Carmen's Corner
Carmen Branch
It looks like we are finally going to find out what really is in the prepared foods that we eat. I'm not sure if that is good news or bad.
Food producers will soon be required to list in plain English exactly what is in their product. No more hiding behind words like "microcrystalline celluose" and "sodium caseinate".
People get worried when they have to eat something that has an ingredient that has more than three syllables or sounds like something they remember stored in a beaker in chemistry.
Me, too. The one ingredient that I'm the most interested in is in everything.
A package of weiners will list meat and salt and spices. A can of apple pie filing will list apples, sugar and spices.

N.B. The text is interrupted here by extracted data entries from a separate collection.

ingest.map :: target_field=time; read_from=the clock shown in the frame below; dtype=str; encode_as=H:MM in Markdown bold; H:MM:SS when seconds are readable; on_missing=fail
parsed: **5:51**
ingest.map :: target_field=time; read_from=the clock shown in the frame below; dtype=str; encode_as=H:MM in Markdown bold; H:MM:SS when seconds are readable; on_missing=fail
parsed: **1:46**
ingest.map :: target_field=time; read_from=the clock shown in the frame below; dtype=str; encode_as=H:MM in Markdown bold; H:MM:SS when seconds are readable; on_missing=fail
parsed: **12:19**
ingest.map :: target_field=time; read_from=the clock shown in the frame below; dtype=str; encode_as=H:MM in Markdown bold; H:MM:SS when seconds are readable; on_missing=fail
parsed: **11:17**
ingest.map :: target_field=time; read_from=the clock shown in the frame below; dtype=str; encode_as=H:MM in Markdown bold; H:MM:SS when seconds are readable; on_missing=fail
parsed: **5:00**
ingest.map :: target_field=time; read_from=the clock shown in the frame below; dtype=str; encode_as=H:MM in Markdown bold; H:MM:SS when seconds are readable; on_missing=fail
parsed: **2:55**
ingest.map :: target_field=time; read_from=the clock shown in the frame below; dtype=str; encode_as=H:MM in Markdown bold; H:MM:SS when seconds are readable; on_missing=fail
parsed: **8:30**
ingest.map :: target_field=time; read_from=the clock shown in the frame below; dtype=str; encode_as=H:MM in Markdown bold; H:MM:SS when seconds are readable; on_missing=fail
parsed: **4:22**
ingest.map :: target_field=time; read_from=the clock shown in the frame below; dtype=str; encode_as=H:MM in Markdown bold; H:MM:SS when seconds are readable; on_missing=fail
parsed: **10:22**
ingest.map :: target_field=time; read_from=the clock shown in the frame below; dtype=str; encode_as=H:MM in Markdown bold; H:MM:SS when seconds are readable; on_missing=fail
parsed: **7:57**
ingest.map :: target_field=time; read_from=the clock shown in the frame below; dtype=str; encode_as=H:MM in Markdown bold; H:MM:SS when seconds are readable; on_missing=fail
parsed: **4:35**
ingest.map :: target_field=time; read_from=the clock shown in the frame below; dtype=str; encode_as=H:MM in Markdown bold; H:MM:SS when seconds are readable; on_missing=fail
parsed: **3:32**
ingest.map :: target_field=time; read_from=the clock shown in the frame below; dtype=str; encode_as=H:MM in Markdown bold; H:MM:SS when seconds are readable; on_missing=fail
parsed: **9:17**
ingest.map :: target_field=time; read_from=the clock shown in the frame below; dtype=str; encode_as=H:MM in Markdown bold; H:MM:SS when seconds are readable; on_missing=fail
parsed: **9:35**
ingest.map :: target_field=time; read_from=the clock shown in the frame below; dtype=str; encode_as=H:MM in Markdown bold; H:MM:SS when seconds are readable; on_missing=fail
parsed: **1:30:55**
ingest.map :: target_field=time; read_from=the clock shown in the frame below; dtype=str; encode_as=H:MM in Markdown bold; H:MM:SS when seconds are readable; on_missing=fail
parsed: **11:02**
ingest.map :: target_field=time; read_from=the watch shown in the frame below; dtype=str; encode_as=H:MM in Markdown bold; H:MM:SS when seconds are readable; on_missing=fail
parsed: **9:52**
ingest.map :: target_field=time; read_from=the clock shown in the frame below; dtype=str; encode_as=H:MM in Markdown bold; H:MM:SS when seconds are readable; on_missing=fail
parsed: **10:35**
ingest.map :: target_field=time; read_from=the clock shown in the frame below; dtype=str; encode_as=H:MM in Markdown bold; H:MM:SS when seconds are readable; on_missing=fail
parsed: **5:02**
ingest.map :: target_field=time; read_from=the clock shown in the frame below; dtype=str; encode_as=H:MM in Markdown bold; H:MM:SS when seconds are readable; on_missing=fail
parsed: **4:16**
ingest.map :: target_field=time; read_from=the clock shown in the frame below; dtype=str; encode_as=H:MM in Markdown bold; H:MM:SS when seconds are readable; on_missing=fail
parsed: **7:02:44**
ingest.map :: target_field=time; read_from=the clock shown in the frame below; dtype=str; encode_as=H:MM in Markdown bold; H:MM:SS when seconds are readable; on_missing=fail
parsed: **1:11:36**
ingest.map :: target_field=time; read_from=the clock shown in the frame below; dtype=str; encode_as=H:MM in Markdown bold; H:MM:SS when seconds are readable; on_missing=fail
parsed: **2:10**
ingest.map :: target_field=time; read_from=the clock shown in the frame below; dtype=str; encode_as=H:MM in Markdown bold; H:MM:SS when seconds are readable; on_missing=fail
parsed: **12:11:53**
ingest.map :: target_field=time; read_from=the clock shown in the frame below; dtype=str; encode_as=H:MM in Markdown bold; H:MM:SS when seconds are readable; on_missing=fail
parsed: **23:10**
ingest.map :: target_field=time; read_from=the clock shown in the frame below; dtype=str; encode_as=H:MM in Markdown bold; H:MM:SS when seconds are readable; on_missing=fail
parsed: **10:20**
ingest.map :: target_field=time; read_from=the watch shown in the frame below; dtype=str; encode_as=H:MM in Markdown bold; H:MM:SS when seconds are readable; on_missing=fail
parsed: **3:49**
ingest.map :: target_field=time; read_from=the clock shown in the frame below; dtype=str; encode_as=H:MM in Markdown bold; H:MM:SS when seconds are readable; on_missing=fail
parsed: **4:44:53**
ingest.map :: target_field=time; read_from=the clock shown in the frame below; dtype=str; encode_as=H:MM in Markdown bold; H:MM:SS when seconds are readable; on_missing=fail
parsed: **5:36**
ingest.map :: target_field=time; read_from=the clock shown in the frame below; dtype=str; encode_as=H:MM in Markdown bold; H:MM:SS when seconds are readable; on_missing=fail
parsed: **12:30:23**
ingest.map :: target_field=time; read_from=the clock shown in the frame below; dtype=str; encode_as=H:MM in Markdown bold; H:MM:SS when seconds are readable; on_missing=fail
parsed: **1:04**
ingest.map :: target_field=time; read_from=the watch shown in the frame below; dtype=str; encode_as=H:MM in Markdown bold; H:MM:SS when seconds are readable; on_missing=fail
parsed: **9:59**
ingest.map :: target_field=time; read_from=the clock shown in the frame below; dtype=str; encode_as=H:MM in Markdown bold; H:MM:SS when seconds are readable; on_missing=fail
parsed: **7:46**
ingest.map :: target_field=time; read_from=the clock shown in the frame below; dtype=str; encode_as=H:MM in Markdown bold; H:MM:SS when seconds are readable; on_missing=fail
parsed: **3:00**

A box of dog food will list cereal, meat and spices.
What "spices?"
I'm not sure I want the same spices in my apple betty as Buttons has in her kibbles and bits.
Besides, exactly what kind of spice does a dog who prefers to eat out of a garbage can and drink from the toilet prefer, anyway?
Is there an industrial-sized can of something called "Spices" in every cannery in the country?
Now, color me picky, but to me there is a big difference between various kinds of spices.
I remember one particularly groggy morning when I dusted my oatmeal with what I thought was cinnamon.
It didn't take too many spoonfuls to become convinced that, though similar in appearance, there is a dramatic difference between cinnamon and red pepper.
But soon we will be in the dark no longer. We have the right to know exactly what we're in for when we buy our gorceries.
It's too bad we can't require religious groups to label their products more understandably.
They hide their more unpal¬atable doctrines behind Christian terms like "God," "Salvation" and "Jesus."
But a discriminating shopper will soon discover that, though similar in appearance, there is a dramatic difference.